The medication has been utterly life-changing. I was (and I've got a crazy frame where I have always weighed heavier than I looked - dunno the mechanics of it) nearly 25 stone, size 28, but beginning to hit the point where my mobility was suffering from it. I could go to the gym every day - and I have had periods where I would do that, and lift heavy weights, do cardio - I was physically strong at that point - but I still had constant, constant hunger, constant food cravings and no mental off switch at all - however hard I pushed my willpower.
I'd hit that point where my weight was making it harder for me (mentally and physically - because hurling abuse at fatties trying to get active is of course absolutely hilarious to a section of society) to move and I knew I was in the spiral point where the only way was larger and larger.
So in November I started on Mounjaro. Financially it's been a killer - and the side effects haven't been fun at points - I seem to have learnt how to live with them as I've gone on. I've not used them as a tool to drastically under-eat (I've seen the morons on social media existing on 800 cals a day and flogging their referral codes), but they have turned off the constant food craving noise, turned off the constant hunger and, most importantly of all - they've given me a mental off switch where food is concerned. I can have a few grapes and not have a yawning abyss in my brain until they've all gone, I can have a small piece of cheese and not be haunted by the rest of it in the fridge - I can have a normal attitude to food. They've also changed the food I'm drawn to as well - I don't absolutely yearn for chocolate anymore, and I'd quite like some chicken pieces to snack on rather than crisps - that kind of change has happened quite spontaneously on the meds. I eat normal, small portions of the same meals my family do - so usually chicken or fish and veg type meals - but that's it, I eat the meals and I'm satisfied by them and able to stop when full.

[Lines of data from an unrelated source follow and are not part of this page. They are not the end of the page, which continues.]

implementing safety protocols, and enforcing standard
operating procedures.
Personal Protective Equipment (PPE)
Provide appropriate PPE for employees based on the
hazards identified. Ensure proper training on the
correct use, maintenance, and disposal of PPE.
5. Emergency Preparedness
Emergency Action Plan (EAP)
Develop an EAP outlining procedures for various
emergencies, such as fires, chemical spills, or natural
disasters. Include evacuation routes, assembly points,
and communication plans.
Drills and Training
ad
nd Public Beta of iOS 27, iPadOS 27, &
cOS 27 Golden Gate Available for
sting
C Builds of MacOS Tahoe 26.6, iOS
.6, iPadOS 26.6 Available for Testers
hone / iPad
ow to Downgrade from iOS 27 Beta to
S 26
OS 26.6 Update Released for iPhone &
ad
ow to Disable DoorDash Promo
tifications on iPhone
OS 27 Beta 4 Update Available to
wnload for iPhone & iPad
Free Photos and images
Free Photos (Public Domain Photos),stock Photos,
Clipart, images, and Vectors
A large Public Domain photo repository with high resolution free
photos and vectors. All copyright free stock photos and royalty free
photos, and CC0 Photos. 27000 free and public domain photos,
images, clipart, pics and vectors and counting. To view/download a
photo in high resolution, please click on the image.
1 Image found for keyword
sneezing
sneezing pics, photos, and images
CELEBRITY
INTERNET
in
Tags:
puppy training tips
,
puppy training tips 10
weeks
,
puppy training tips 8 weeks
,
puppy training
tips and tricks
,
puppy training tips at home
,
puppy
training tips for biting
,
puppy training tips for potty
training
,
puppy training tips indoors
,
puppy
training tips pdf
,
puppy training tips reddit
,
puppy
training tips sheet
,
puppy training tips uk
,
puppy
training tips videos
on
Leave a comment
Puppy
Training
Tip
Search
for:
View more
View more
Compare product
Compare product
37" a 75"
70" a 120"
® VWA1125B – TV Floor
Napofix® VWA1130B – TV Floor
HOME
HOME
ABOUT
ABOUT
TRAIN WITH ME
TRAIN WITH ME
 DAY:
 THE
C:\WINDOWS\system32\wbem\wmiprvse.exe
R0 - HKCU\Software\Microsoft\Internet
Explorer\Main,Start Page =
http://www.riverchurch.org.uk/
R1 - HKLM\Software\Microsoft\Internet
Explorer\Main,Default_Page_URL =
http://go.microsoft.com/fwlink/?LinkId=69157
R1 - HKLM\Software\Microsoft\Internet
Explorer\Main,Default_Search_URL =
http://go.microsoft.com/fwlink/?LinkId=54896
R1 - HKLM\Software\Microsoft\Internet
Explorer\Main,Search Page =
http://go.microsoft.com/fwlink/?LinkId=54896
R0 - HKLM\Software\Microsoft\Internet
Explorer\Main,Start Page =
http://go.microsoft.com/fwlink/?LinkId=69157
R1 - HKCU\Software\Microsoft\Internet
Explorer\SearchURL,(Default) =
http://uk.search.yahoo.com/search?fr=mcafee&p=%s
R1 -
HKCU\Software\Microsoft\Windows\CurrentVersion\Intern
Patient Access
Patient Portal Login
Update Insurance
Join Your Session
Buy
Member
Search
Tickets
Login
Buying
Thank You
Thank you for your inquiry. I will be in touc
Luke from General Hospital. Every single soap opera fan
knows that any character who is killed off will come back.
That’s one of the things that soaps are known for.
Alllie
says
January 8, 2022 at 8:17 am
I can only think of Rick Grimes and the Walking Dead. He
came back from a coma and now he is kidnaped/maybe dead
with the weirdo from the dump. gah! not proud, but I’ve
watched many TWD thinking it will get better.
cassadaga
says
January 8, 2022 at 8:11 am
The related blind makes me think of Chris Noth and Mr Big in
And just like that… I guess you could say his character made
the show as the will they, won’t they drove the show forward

I've lost a crazy amount of weight - 5 1/2 stone - but at a rate of 1-2lb a week, with periodic plateaus where my body's obviously readjusted itself and got on with it - and it's been sustainable. I'm now just below 19 stone, in a size 20 clothes - I still have a long way to go, and yes, I've probably recently started showing the "ozempic face" - which you are realistically just going to get when you drop any significant amount of weight in later life. Absolutely minimal loose skin so far though - under no illusion that won't be coming at some point.
And I FEEL so much better - I'm able to walk to the shop now rather than needing the car, I've lost about 50% of the pelvic pain I've been plagued with since having the kids (I was that poor bugger whose pelvic girdle problems never cleared up - largely because of a mishandled childbirth) - I'm still in pain with the misaligned pelvis, but it's manageable. Although physically I didn't have any of the usual issues associated with massive obesity (believe me - my GP has desperately looked over the years) - I felt like I was starting to be on the tipping point for pre diabetes which has corrected itself (I had bloods done the other week which only showed my usual Vit D deficiency - everything else was normal but I appear to be part-vampire and I'm always down on D).
It's not about aesthetics for me - although being able to buy clothes in the supermarket was probably my one big goal (I hate Yours clothing - sorry guys)... my face now looks a bit shit compared to a stone or so ago - it was just regaining mobility and feeling better that mattered to me.
And yep, I may well end up needing a regular low dose lifelong - if that's the case, I'll live with that. I'm hoping I won't - but the odds are never in your favour if you've previously been very obese, your body will always be fighting to take you back to that. It's made it clear to me how much my brain needed the GLP1 medication to be able to to process food normally - I was always fighting against that imbalance until now.
And the price increase - is going to be fucking painful.